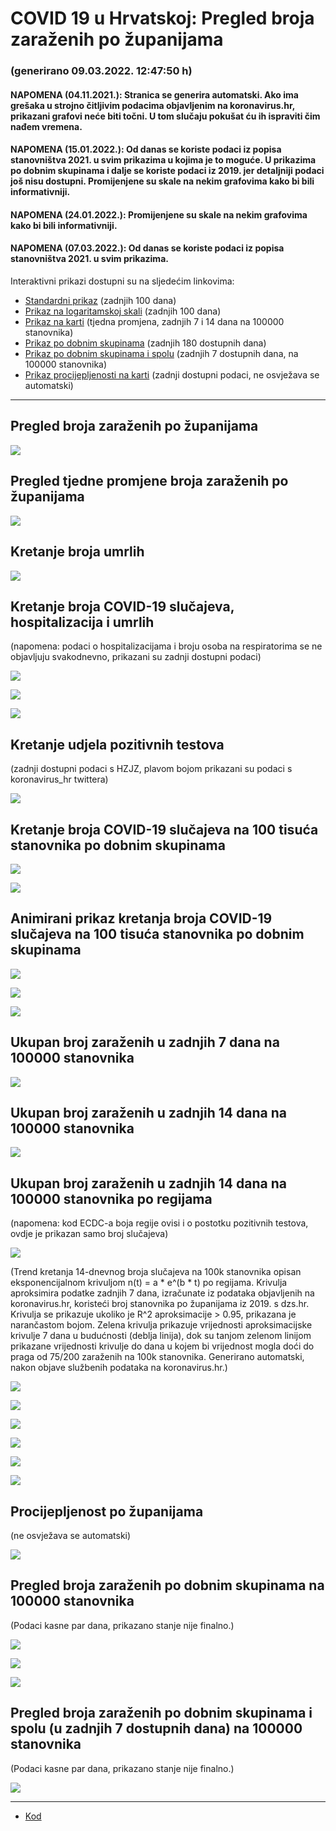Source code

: # COVID 19 u Hrvatskoj: Pregled broja zaraženih po županijama

### (generirano 09.03.2022. 12:47:50 h)

#### NAPOMENA (04.11.2021.): Stranica se generira automatski. Ako ima grešaka u strojno čitljivim podacima objavljenim na koronavirus.hr, prikazani grafovi neće biti točni. U tom slučaju pokušat ću ih ispraviti čim nađem vremena.

#### NAPOMENA (15.01.2022.): Od danas se koriste podaci iz popisa stanovništva 2021. u svim prikazima u kojima je to moguće. U prikazima po dobnim skupinama i dalje se koriste podaci iz 2019. jer detaljniji podaci još nisu dostupni. Promijenjene su skale na nekim grafovima kako bi bili informativniji.

#### NAPOMENA (24.01.2022.): Promijenjene su skale na nekim grafovima kako bi bili informativniji.

#### NAPOMENA (07.03.2022.): Od danas se koriste podaci iz popisa stanovništva 2021. u svim prikazima.

Interaktivni prikazi dostupni su na sljedećim linkovima:

- [Standardni prikaz](html/index.html) (zadnjih 100 dana)
- [Prikaz na logaritamskoj skali](html/index_log.html) (zadnjih 100 dana)
- [Prikaz na karti](html/index_map.html) (tjedna promjena, zadnjih 7 i 14 dana na 100000 stanovnika)
- [Prikaz po dobnim skupinama](html/index_per_age.html) (zadnjih 180 dostupnih dana)
- [Prikaz po dobnim skupinama i spolu](html/index_pyramid.html) (zadnjih 7 dostupnih dana, na 100000 stanovnika)
- [Prikaz procijepljenosti na karti](html/index_vaccination.html) (zadnji dostupni podaci, ne osvježava se automatski)

-----

## Pregled broja zaraženih po županijama

![](img/2022_03_08_line_plots.png)

## Pregled tjedne promjene broja zaraženih po županijama

![](img/2022_03_08_map.png)

## Kretanje broja umrlih

![](img/2022_03_08_deaths_shaded.png)

## Kretanje broja COVID-19 slučajeva, hospitalizacija i umrlih

(napomena: podaci o hospitalizacijama i broju osoba na respiratorima se ne objavljuju svakodnevno, prikazani su zadnji dostupni podaci)

![](img/2022_03_08_cases_hospitalisations_deaths.png)

![](img/2022_03_08_cases_hospitalisations_deaths_log.png)

![](img/2022_03_08_cases_hospitalisations_deaths_log_age.png)

## Kretanje udjela pozitivnih testova

(zadnji dostupni podaci s HZJZ, plavom bojom prikazani su podaci s koronavirus_hr twittera)

![](img/2022_03_08_percentage_positive_tests.png)

## Kretanje broja COVID-19 slučajeva na 100 tisuća stanovnika po dobnim skupinama

![](img/2022_03_08_cases_per_age_group_lines.png)

![](img/2022_03_08_cases_per_age_group_lines_log.png)

## Animirani prikaz kretanja broja COVID-19 slučajeva na 100 tisuća stanovnika po dobnim skupinama

![](img/2022_03_08anim_aug_1200.gif)

![](img/anim_cases_2022_03_08_vs_2020.gif)

![](img/2022_03_08all_counties_dots.png)

## Ukupan broj zaraženih u zadnjih 7 dana na 100000 stanovnika

![](img/2022_03_08_map_7_day_per_100k.png)

## Ukupan broj zaraženih u zadnjih 14 dana na 100000 stanovnika

![](img/2022_03_08_map_14_day_per_100k.png)

## Ukupan broj zaraženih u zadnjih 14 dana na 100000 stanovnika po regijama

(napomena: kod ECDC-a boja regije ovisi i o postotku pozitivnih testova, ovdje je prikazan samo broj slučajeva)

![](img/2022_03_08_map_14_day_per_100k_region.png)

(Trend kretanja 14-dnevnog broja slučajeva na 100k stanovnika opisan eksponencijalnom krivuljom n(t) = a * e^(b * t) po regijama. Krivulja aproksimira podatke zadnjih 7 dana, izračunate iz podataka objavljenih na koronavirus.hr, koristeći broj stanovnika po županijama iz 2019. s dzs.hr. Krivulja se prikazuje ukoliko je R^2 aproksimacije > 0.95, prikazana je narančastom bojom. Zelena krivulja prikazuje vrijednosti aproksimacijske krivulje 7 dana u budućnosti (deblja linija), dok su tanjom zelenom linijom prikazane vrijednosti krivulje do dana u kojem bi vrijednost mogla doći do praga od 75/200 zaraženih na 100k stanovnika. Generirano automatski, nakon objave službenih podataka na koronavirus.hr.)

![](img/2022_03_08_current_Jadranska_Hrvatska.png)

![](img/2022_03_08_current_Panonska_Hrvatska.png)

![](img/2022_03_08_current_Grad_Zagreb.png)

![](img/2022_03_08_current_Sjeverna_Hrvatska.png)

![](img/2022_03_08_current_Republika_Hrvatska.png)

![](img/2022_03_08_cases_hospitalisations_deaths_Republika_Hrvatska.png)

## Procijepljenost po županijama

(ne osvježava se automatski)

![](img/2022_03_08_vaccination.png)

## Pregled broja zaraženih po dobnim skupinama na 100000 stanovnika

(Podaci kasne par dana, prikazano stanje nije finalno.)

![](img/2022_03_08_per_age_group.png)

![](img/2022_03_08_per_age_group_all_0.png)

![](img/2022_03_08_per_age_group_all_1.png)

## Pregled broja zaraženih po dobnim skupinama i spolu (u zadnjih 7 dostupnih dana) na 100000 stanovnika

(Podaci kasne par dana, prikazano stanje nije finalno.)

![](img/2022_03_08_pyramid.png)

-----

- [Kod](https://github.com/ppalasek/covid_plots_croatia)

──────

◆ Problem requirements ◆
For this exercise, transcribe the entries above exactly, without any pictures.

◆ The completed task ◆
Source code

: # COVID 19 u Hrvatskoj: Pregled broja zaraženih po županijama

### (generirano 09.03.2022. 12:47:50 h)

#### NAPOMENA (04.11.2021.): Stranica se generira automatski. Ako ima grešaka u strojno čitljivim podacima objavljenim na koronavirus.hr, prikazani grafovi neće biti točni. U tom slučaju pokušat ću ih ispraviti čim nađem vremena.

#### NAPOMENA (15.01.2022.): Od danas se koriste podaci iz popisa stanovništva 2021. u svim prikazima u kojima je to moguće. U prikazima po dobnim skupinama i dalje se koriste podaci iz 2019. jer detaljniji podaci još nisu dostupni. Promijenjene su skale na nekim grafovima kako bi bili informativniji.

#### NAPOMENA (24.01.2022.): Promijenjene su skale na nekim grafovima kako bi bili informativniji.

#### NAPOMENA (07.03.2022.): Od danas se koriste podaci iz popisa stanovništva 2021. u svim prikazima.

Interaktivni prikazi dostupni su na sljedećim linkovima:

- [Standardni prikaz](html/index.html) (zadnjih 100 dana)
- [Prikaz na logaritamskoj skali](html/index_log.html) (zadnjih 100 dana)
- [Prikaz na karti](html/index_map.html) (tjedna promjena, zadnjih 7 i 14 dana na 100000 stanovnika)
- [Prikaz po dobnim skupinama](html/index_per_age.html) (zadnjih 180 dostupnih dana)
- [Prikaz po dobnim skupinama i spolu](html/index_pyramid.html) (zadnjih 7 dostupnih dana, na 100000 stanovnika)
- [Prikaz procijepljenosti na karti](html/index_vaccination.html) (zadnji dostupni podaci, ne osvježava se automatski)

-----

## Pregled broja zaraženih po županijama

![](img/2022_03_08_line_plots.png)

## Pregled tjedne promjene broja zaraženih po županijama

![](img/2022_03_08_map.png)

## Kretanje broja umrlih

![](img/2022_03_08_deaths_shaded.png)

## Kretanje broja COVID-19 slučajeva, hospitalizacija i umrlih

(napomena: podaci o hospitalizacijama i broju osoba na respiratorima se ne objavljuju svakodnevno, prikazani su zadnji dostupni podaci)

![](img/2022_03_08_cases_hospitalisations_deaths.png)

![](img/2022_03_08_cases_hospitalisations_deaths_log.png)

![](img/2022_03_08_cases_hospitalisations_deaths_log_age.png)

## Kretanje udjela pozitivnih testova

(zadnji dostupni podaci s HZJZ, plavom bojom prikazani su podaci s koronavirus_hr twittera)

![](img/2022_03_08_percentage_positive_tests.png)

## Kretanje broja COVID-19 slučajeva na 100 tisuća stanovnika po dobnim skupinama

![](img/2022_03_08_cases_per_age_group_lines.png)

![](img/2022_03_08_cases_per_age_group_lines_log.png)

## Animirani prikaz kretanja broja COVID-19 slučajeva na 100 tisuća stanovnika po dobnim skupinama

![](img/2022_03_08anim_aug_1200.gif)

![](img/anim_cases_2022_03_08_vs_2020.gif)

![](img/2022_03_08all_counties_dots.png)

## Ukupan broj zaraženih u zadnjih 7 dana na 100000 stanovnika

![](img/2022_03_08_map_7_day_per_100k.png)

## Ukupan broj zaraženih u zadnjih 14 dana na 100000 stanovnika

![](img/2022_03_08_map_14_day_per_100k.png)

## Ukupan broj zaraženih u zadnjih 14 dana na 100000 stanovnika po regijama

(napomena: kod ECDC-a boja regije ovisi i o postotku pozitivnih testova, ovdje je prikazan samo broj slučajeva)

![](img/2022_03_08_map_14_day_per_100k_region.png)

(Trend kretanja 14-dnevnog broja slučajeva na 100k stanovnika opisan eksponencijalnom krivuljom n(t) = a * e^(b * t) po regijama. Krivulja aproksimira podatke zadnjih 7 dana, izračunate iz podataka objavljenih na koronavirus.hr, koristeći broj stanovnika po županijama iz 2019. s dzs.hr. Krivulja se prikazuje ukoliko je R^2 aproksimacije > 0.95, prikazana je narančastom bojom. Zelena krivulja prikazuje vrijednosti aproksimacijske krivulje 7 dana u budućnosti (deblja linija), dok su tanjom zelenom linijom prikazane vrijednosti krivulje do dana u kojem bi vrijednost mogla doći do praga od 75/200 zaraženih na 100k stanovnika. Generirano automatski, nakon objave službenih podataka na koronavirus.hr.)

![](img/2022_03_08_current_Jadranska_Hrvatska.png)

![](img/2022_03_08_current_Panonska_Hrvatska.png)

![](img/2022_03_08_current_Grad_Zagreb.png)

![](img/2022_03_08_current_Sjeverna_Hrvatska.png)

![](img/2022_03_08_current_Republika_Hrvatska.png)

![](img/2022_03_08_cases_hospitalisations_deaths_Republika_Hrvatska.png)

## Procijepljenost po županijama

(ne osvježava se automatski)

![](img/2022_03_08_vaccination.png)

## Pregled broja zaraženih po dobnim skupinama na 100000 stanovnika

(Podaci kasne par dana, prikazano stanje nije finalno.)

![](img/2022_03_08_per_age_group.png)

![](img/2022_03_08_per_age_group_all_0.png)

![](img/2022_03_08_per_age_group_all_1.png)

## Pregled broja zaraženih po dobnim skupinama i spolu (u zadnjih 7 dostupnih dana) na 100000 stanovnika

(Podaci kasne par dana, prikazano stanje nije finalno.)

![](img/2022_03_08_pyramid.png)

-----

- [Kod](https://github.com/ppalasek/covid_plots_croatia)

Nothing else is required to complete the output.